A 8h30, l’heure H, TENCE part en flèche par le couloir Vilain et regroupe sa Cie à l’autre bout du bois. La progression de la 2e Cie est ralentie par les mines.

La 3e Cie, passant au Nord de Champagney, va à la Crète Bermont . En face, le village de SERRE où était signalé un P.C. de détachement S.S avec un Haupsturmführer disposant de quatre batteries disposées autour de Champagney, une première défense est organisée avec épais barbelés, abattis et retranchements. Le tout est d’ailleurs abandonné.

Le 20  octobre

La 2e Cie s’empare de PASSAVANT et le BM. 24 surplombe la coupure de Plancher-Bas, Plancher-Haut et Plancher-les-Mines. Les mouvements s’accélèrent, quelques prisonniers seulement. La coupure des Planchers est passée.

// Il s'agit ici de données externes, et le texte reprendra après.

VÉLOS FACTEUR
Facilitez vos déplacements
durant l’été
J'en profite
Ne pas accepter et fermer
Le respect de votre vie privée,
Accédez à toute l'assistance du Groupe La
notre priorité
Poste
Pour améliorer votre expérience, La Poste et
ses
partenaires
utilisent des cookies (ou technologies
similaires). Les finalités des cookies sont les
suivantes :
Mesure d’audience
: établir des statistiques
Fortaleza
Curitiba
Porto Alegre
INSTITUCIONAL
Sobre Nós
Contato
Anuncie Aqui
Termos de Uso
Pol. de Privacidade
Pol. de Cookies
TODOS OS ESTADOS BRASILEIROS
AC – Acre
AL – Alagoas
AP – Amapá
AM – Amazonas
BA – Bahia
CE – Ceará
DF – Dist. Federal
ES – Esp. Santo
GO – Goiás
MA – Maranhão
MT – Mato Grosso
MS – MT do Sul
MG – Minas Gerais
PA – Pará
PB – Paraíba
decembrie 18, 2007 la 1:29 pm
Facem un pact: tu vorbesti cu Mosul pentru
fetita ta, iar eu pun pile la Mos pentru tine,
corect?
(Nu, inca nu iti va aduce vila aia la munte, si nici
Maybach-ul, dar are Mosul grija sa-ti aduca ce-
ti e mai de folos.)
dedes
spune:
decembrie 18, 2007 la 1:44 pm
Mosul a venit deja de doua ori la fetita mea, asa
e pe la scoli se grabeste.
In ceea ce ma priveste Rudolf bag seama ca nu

Le Bataillon pousse sur AUXELLES-BAS sous des tirs d’artillerie. Le Général BROSSET est là, il fait passer Auxelles-Bas sur camion pour mieux surprendre l’ennemi ; à la sortie, les Cies reprennent la progression, en éventail. Elles s’arrêteront au delà d’un pont coupé ayant franchi les premières défenses de Giromagny. Pluie torrentielle et glacée pendant la nuit.

Le 21  octobre

Au matin la progression reprend et va vers les puissantes défenses de Giromagny où les sections vont se dépenser en coupant les barbelés, s’infiltrant dans les tranchées au corps à corps, parfois baïonnette au canon. La 2e Cie pénètre un P A avancé dans un inextricable réseau de barbelés et de tranchées et est au corps à corps. La section ALLEGER vient a l’aide avec SCHERDING qui met la confusion chez l’ennemi en jetant des ordres en allemand. Les Allemands se ressaisissent et décrochent pour laisser passer un tir d’artillerie qui leur prépare l’assaut.

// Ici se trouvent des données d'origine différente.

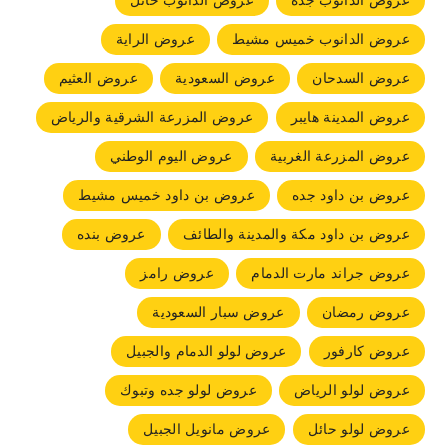
عروض الدانوب جده
عروض الدانوب حائل
عروض الدانوب خميس مشيط
عروض الراية
عروض السدحان
عروض السعودية
عروض العثيم
عروض المدينة هايبر
عروض المزرعة الشرقية والرياض
عروض المزرعة الغربية
عروض اليوم الوطني
عروض بن داود جده
عروض بن داود خميس مشيط
عروض بن داود مكة والمدينة والطائف
عروض بنده
عروض جراند مارت الدمام
عروض رامز
عروض رمضان
عروض سبار السعودية
عروض كارفور
عروض لولو الدمام والجبيل
عروض لولو الرياض
عروض لولو جده وتبوك
عروض لولو حائل
عروض مانويل الجبيل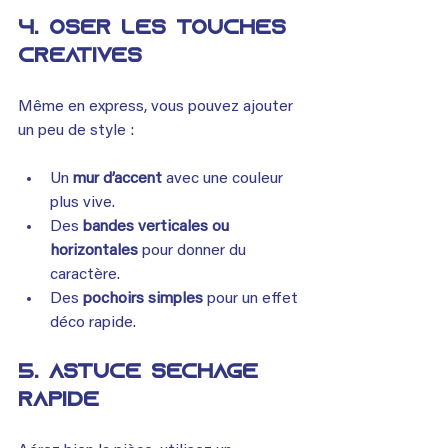
4. Oser les touches 
créatives
Même en express, vous pouvez ajouter 
un peu de style :
Un 
mur d’accent
 avec une couleur 
plus vive.
Des 
bandes verticales ou 
horizontales
 pour donner du 
caractère.
Des 
pochoirs simples
 pour un effet 
déco rapide.
5. Astuce séchage 
rapide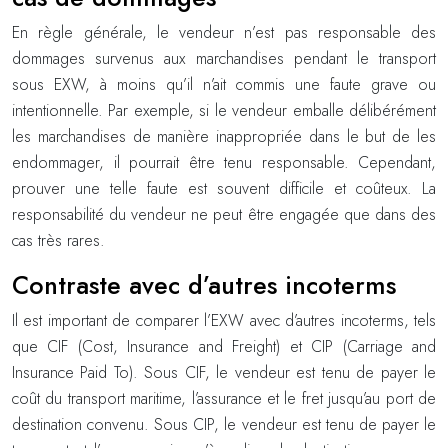
En règle générale, le vendeur n’est pas responsable des
dommages survenus aux marchandises pendant le transport
sous EXW, à moins qu’il n’ait commis une faute grave ou
intentionnelle. Par exemple, si le vendeur emballe délibérément
les marchandises de manière inappropriée dans le but de les
endommager, il pourrait être tenu responsable. Cependant,
prouver une telle faute est souvent difficile et coûteux. La
responsabilité du vendeur ne peut être engagée que dans des
cas très rares.
Contraste avec d’autres incoterms
Il est important de comparer l’EXW avec d’autres incoterms, tels
que CIF (Cost, Insurance and Freight) et CIP (Carriage and
Insurance Paid To). Sous CIF, le vendeur est tenu de payer le
coût du transport maritime, l’assurance et le fret jusqu’au port de
destination convenu. Sous CIP, le vendeur est tenu de payer le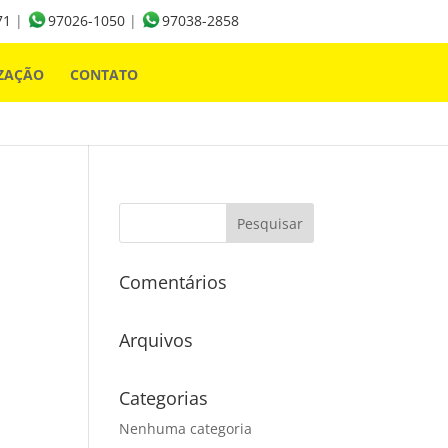
71
|
97026-1050
|
97038-2858
ZAÇÃO
CONTATO
Comentários
Arquivos
Categorias
Nenhuma categoria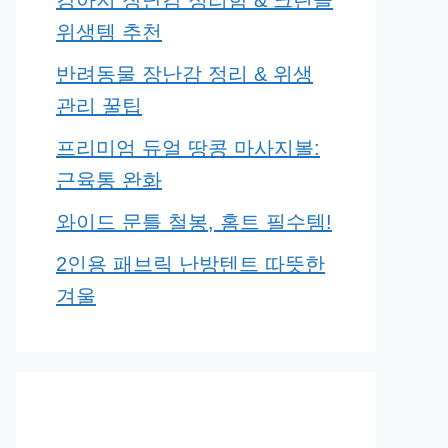
강아지 장난감 정리함 & 크린콜
위생템 추천
반려동물 장난감 정리 & 위생
관리 꿀팁
프리미엄 듀얼 땅콩 마사지볼:
근육통 완화
와이드 문틀 철봉, 홈트 필수템!
2인용 패브릭 난방텐트 따뜻한
겨울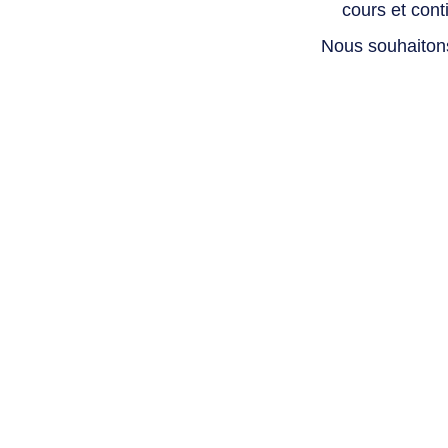
cours et con
Nous souhaiton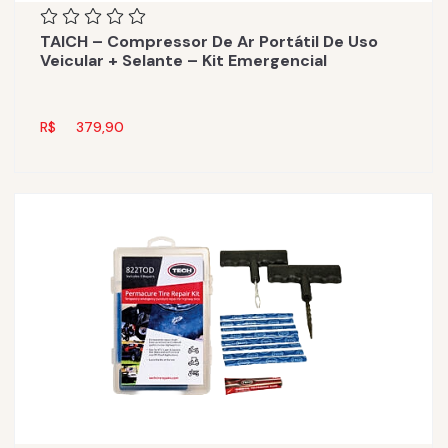
TAICH – Compressor De Ar Portátil De Uso
Veicular + Selante – Kit Emergencial
R$
379,90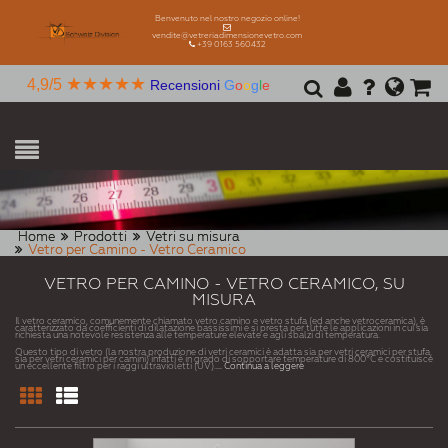
Benvenuto nel nostro negozio online!
vendite@vetreriadimensionevetro.com
+39 0163 560432
★★★★★
4,9/5
Recensioni
G
o
o
g
l
e
Home
Prodotti
Vetri su misura
Vetro per Camino - Vetro Ceramico
VETRO PER CAMINO - VETRO CERAMICO, SU
MISURA
Il vetro ceramico, comunemente chiamato vetro camino e vetro stufa (ed anche vetroceramica), è
caratterizzato da coefficienti di dilatazione bassissimi e si presta per tutte le applicazioni in cui sia
richiesta una notevole resistenza alle temperature elevate e agli sbalzi di temperatura.
Questo tipo di vetro (la nostra produzione di vetri ceramici è adatta sia per vetri ceramici per stufa,
sia per vetri ceramici per camini) infatti è in grado di sopportare temperature di 800°C e costituisce
un eccellente filtro per i raggi ultravioletti (UV).
... Continua a leggere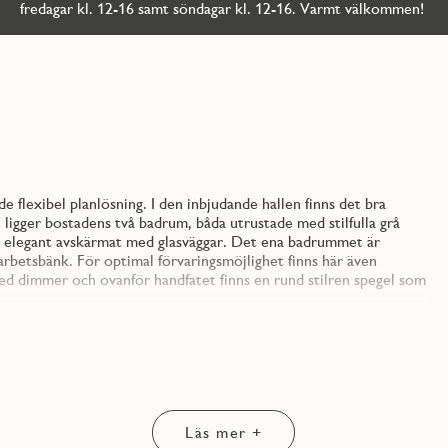
fredagar kl. 12-16 samt söndagar kl. 12-16. Varmt välkommen!
lexibel planlösning. I den inbjudande hallen finns det bra
en ligger bostadens två badrum, båda utrustade med stilfulla grå
r elegant avskärmat med glasväggar. Det ena badrummet är
rbetsbänk. För optimal förvaringsmöjlighet finns här även
s med dimmer och ovanför handfatet finns en rund stilren spegel som
agsrummet är lätt att möblera och perfekt för både avkoppling
andra. Master bedroom är ca 14 kvm med gott om plats för
n bostadens balkong som är belägen mot föreningens innergård.
kvm går att välja bort om man önskar större umgängesytor.
Läs mer +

Le débordement par le B.M 5 sur les Hauts de Puicy contraint les Allemands pressés de toutes parts, à se replier pendant la nuit.

Le 22  octobre

Utilisant deux ponceaux conservés dans l’usine sur la gauche, le BM 24 passe la Savoureuse. Appuyée par les chars, en haut de la cote, à cinq cents mètres avant Rougegoutte, la 1e Cie reçoit un feu nourri de mitrailleuses et plonge dans les fossés plein d’eau glacée.

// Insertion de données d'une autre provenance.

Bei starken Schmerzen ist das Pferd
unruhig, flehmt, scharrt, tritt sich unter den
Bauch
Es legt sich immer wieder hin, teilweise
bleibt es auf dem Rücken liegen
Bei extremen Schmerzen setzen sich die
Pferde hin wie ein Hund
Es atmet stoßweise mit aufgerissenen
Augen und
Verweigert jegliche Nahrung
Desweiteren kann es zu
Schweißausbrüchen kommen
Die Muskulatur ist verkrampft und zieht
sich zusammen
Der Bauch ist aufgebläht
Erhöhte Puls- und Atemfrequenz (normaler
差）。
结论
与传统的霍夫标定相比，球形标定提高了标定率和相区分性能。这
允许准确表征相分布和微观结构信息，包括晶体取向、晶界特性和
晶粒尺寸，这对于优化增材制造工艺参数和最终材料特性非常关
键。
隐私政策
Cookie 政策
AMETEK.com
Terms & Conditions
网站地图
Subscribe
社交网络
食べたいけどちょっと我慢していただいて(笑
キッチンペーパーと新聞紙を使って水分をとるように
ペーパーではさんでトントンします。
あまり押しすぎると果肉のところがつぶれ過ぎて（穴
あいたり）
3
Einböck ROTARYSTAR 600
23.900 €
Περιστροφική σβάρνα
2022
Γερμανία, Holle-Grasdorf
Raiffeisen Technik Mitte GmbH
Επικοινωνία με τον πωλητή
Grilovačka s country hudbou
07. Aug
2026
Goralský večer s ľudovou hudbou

Mais elle occupe ROUGEGOUTTE a 16 heures.

Le 23  octobre

Diverses tentatives appuyées par tous les moyens du Bataillon font fuir les Allemands, qui avaient fait usage de balles explosives.

Le 24  octobre

GIROMAGNY est atteinte et doit être délivrée maison par maison avec l’appui des chars.

Le 25  octobre

Au matin, on ramasse les mors Ils sont onze dans Giromagny, MAYQUIES , blessé, était mort noyé. La Campagne des Vosges est terminée pour le BM. 24

A la 2e Cie, tous les officiers sont manquants ; restèrent l’ Adjudant CARPENTIER , un Sergent-Chef, quelques Sergents et une quarantaine d’hommes sur cent vingt.

A la 3e Cie les sections sont décimées, l’Aspirant WINSTERDORF, le Lieutenant DAVID, le Sergent-Chef COSTA, le Sergent GOURRUT sont tués ; le Sergent-Chef ECK , le Sergent-Chef PETITJEAN , le Sergent BOURREL , blessés.

Pendant trois jours, le B.M 24 va souffler, panser ses plaies sur place. Les morts sont groupés dans une grange où les honneurs, avec les pieux devoirs, leur sont rendus.

Le Sergent-Chef PETITJEAN blessé, qui est de Giromagny est évacué. Tout ce qui reste de sa section fait une visite émouvante à sa femme et à ses deux charmants enfants.